04 Jun The Khrist Bhaktas of Banaras: Visions, Representations, and Dangerous Prognostications
Kerry San Chirico (Religious Studies, University of California, Santa Barbara)
Monday, June 4 / 7:30 pm
6056 Humanities and Social Sciences Building
In the Banaras region of Uttar Pradesh, so-called Hindu “Other Backward Classes” and “Scheduled Castes” can be found worshiping Yesu (Jesus) and venerating the Virgin Mary and other saints in Catholic spaces. The developing story of this community of Khrist Bhaktas is complicated by the fact that for various reasons they are not being baptized, leaving them in a rather indeterminate religious space within the context of Dalit uplift, Hindutva, economic liberalization, and the growing popularity of charismatic Catholicism. Having painted a picture of this community and their ongoing negotiations of devotion, San Chirico offered prognostications about possible futures for this low caste movement.

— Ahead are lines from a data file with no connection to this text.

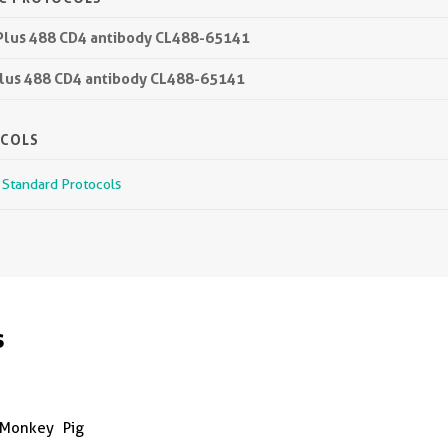
 Plus 488 CD4 antibody CL488-65141
 Plus 488 CD4 antibody CL488-65141
OCOLS
r Standard Protocols
s
Monkey
Pig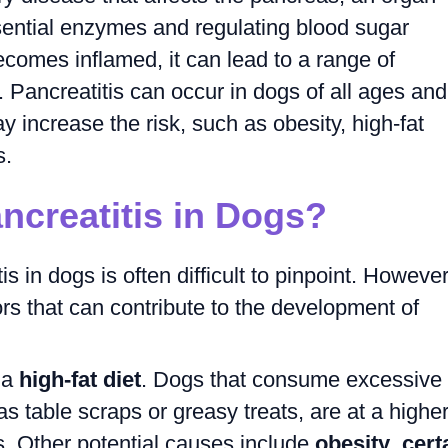
sential enzymes and regulating blood sugar
comes inflamed, it can lead to a range of
Pancreatitis can occur in dogs of all ages and
y increase the risk, such as obesity, high-fat
s.
creatitis in Dogs?
s in dogs is often difficult to pinpoint. However
rs that can contribute to the development of
 a
high-fat diet
. Dogs that consume excessive
s table scraps or greasy treats, are at a highe
is. Other potential causes include
obesity
,
cert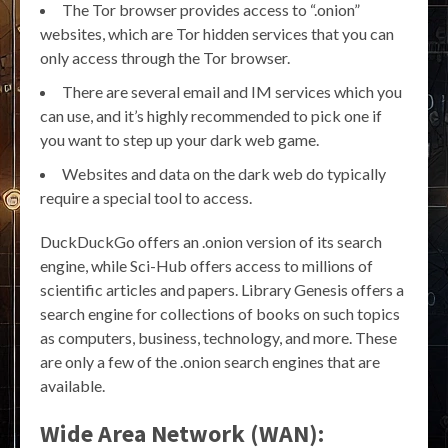
The Tor browser provides access to “.onion”
websites, which are Tor hidden services that you can
only access through the Tor browser.
There are several email and IM services which you
can use, and it’s highly recommended to pick one if
you want to step up your dark web game.
Websites and data on the dark web do typically
require a special tool to access.
DuckDuckGo offers an .onion version of its search
engine, while Sci-Hub offers access to millions of
scientific articles and papers. Library Genesis offers a
search engine for collections of books on such topics
as computers, business, technology, and more. These
are only a few of the .onion search engines that are
available.
Wide Area Network (WAN):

Their “in-between” existence offers clues regarding the shape of Christian traditions in North India in the forthcoming decades, but it also provides challenges to traditional Catholic theology and to reified religious categories.

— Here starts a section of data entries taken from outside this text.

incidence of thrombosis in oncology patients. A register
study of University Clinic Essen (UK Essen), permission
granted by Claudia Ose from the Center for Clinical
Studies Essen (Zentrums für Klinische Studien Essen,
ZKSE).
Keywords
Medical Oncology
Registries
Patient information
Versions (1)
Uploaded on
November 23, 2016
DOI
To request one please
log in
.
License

Kerry San Chirico is a Ph.D. candidate in Religious Studies at the University of California, Santa Barbara. His lecture drew on his dissertation project, “Between Christian and Hindu: Khrist Bhaktas, Catholics, Hindus, and the Negotiation of Devotion in the Banaras Region,” which he will complete in June. This fall he will join the faculty at the University of Hawai’i, Mānoa, as an Assistant Professor in the Department of Religion.